The traffic control mechanism of the sink task not only prevents synchronization negotiation buffer overflow caused by high-frequency writes in multi-replica scenarios but also avoids excessive data accumulation in the write queue, which consumes a large amount of memory space. This effectively reduces the memory occupancy of the input queue. Thanks to the backpressure mechanism applied in the overall computing framework, the sink task can directly feedback the effects of traffic control to the uppermost tasks, thereby reducing the occupancy of computing resources by stream computing tasks, avoiding excessive resource consumption, and ensuring the overall stability and efficiency of the system.

Backpressure Mechanism

TDengine's stream computing framework is deployed across multiple computing nodes.
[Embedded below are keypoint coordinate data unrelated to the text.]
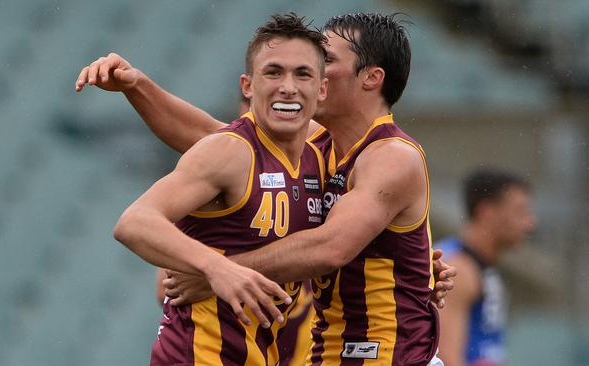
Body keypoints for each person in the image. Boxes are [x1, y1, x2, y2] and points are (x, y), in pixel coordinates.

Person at [76, 12, 455, 365]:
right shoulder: (318, 144)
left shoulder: (390, 156)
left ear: (371, 78)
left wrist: (218, 272)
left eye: (323, 62)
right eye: (276, 72)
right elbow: (214, 139)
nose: (306, 79)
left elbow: (330, 247)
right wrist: (137, 86)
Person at [111, 14, 330, 365]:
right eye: (273, 72)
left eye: (302, 73)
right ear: (247, 85)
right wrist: (217, 268)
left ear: (322, 89)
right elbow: (133, 222)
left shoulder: (322, 152)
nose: (288, 86)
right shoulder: (229, 152)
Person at [436, 169, 536, 366]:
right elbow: (445, 358)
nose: (530, 223)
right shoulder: (457, 269)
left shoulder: (481, 266)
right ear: (487, 212)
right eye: (520, 212)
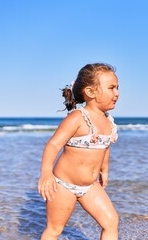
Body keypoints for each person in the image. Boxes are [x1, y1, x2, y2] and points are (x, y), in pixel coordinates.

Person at [38, 63, 120, 240]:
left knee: (111, 222)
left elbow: (104, 147)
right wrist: (46, 174)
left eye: (117, 88)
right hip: (63, 185)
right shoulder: (78, 118)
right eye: (111, 88)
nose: (117, 93)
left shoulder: (108, 121)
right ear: (91, 92)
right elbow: (53, 145)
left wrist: (104, 170)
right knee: (54, 229)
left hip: (90, 186)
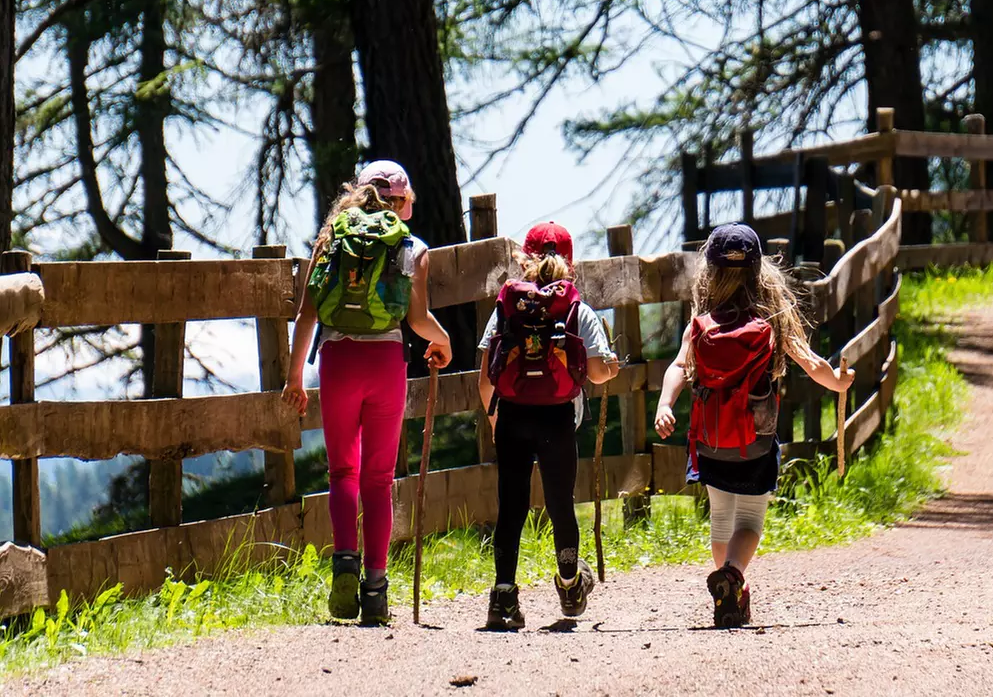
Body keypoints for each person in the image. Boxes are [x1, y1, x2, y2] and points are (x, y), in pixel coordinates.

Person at [654, 223, 853, 628]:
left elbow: (679, 366)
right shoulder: (771, 317)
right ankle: (732, 576)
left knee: (721, 518)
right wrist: (837, 381)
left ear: (708, 272)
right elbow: (809, 361)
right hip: (756, 442)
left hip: (710, 442)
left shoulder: (702, 321)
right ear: (759, 270)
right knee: (749, 522)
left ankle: (730, 592)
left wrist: (664, 403)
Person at [282, 161, 452, 626]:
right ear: (403, 201)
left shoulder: (331, 239)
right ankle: (375, 589)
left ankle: (343, 565)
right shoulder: (412, 248)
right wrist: (444, 341)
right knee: (378, 480)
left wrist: (295, 377)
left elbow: (306, 315)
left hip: (338, 361)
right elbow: (417, 320)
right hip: (385, 365)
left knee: (343, 473)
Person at [477, 222, 620, 630]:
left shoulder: (506, 308)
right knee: (560, 505)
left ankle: (503, 597)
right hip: (557, 417)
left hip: (513, 415)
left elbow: (486, 375)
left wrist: (493, 418)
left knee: (512, 508)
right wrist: (611, 366)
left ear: (524, 259)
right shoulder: (577, 309)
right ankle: (571, 586)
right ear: (570, 262)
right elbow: (595, 372)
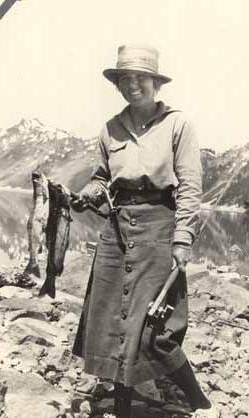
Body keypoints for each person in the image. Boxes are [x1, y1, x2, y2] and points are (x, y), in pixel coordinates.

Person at [71, 45, 219, 418]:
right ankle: (121, 406)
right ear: (118, 84)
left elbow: (189, 185)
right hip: (116, 232)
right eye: (124, 79)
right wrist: (87, 195)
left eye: (140, 78)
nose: (132, 85)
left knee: (154, 327)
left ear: (155, 82)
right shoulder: (110, 128)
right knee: (108, 318)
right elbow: (103, 178)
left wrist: (183, 238)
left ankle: (199, 402)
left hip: (159, 229)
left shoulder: (178, 125)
To coordinate the execution progress of tasks on these nodes and prevent the continuous influx of data from upstream tasks from overloading downstream tasks, the system implements a backpressure mechanism both within tasks and between upstream and downstream tasks.

Within tasks, the backpressure mechanism is implemented by monitoring the output queue's full condition. Once a task's output queue reaches its storage limit, the current computing task will enter a waiting state, pausing the processing of new data until there is sufficient space in the output queue to accommodate new computation results, after which the data processing flow will resume.
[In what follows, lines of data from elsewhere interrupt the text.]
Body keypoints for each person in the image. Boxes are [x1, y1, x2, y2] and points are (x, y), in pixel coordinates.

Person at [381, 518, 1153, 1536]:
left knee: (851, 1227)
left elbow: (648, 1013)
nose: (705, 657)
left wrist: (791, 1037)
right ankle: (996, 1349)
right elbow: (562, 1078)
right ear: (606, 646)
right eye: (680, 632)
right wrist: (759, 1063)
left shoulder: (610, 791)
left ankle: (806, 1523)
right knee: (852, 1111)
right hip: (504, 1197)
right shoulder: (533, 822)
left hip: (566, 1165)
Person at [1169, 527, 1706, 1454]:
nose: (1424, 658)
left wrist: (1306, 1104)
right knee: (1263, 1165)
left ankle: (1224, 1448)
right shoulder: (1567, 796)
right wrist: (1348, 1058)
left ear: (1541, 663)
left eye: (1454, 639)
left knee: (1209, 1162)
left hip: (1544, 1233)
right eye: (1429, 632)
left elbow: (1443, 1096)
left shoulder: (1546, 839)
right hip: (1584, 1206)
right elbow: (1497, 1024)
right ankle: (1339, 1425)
In the case of upstream and downstream tasks, the backpressure mechanism is triggered through message passing. When the input queue of a downstream task reaches its storage limit (i.e., the amount of data flowing into the downstream continuously exceeds the downstream task's maximum processing capacity), the upstream task will receive a signal from the downstream task indicating that the input queue is full. At this point, the upstream task will pause its computation processing until the downstream task has completed its processing and allows data to continue being distributed, at which point the upstream task will resume computation. This mechanism effectively balances the data flow between tasks, ensuring the stability and efficiency of the entire stream computing system.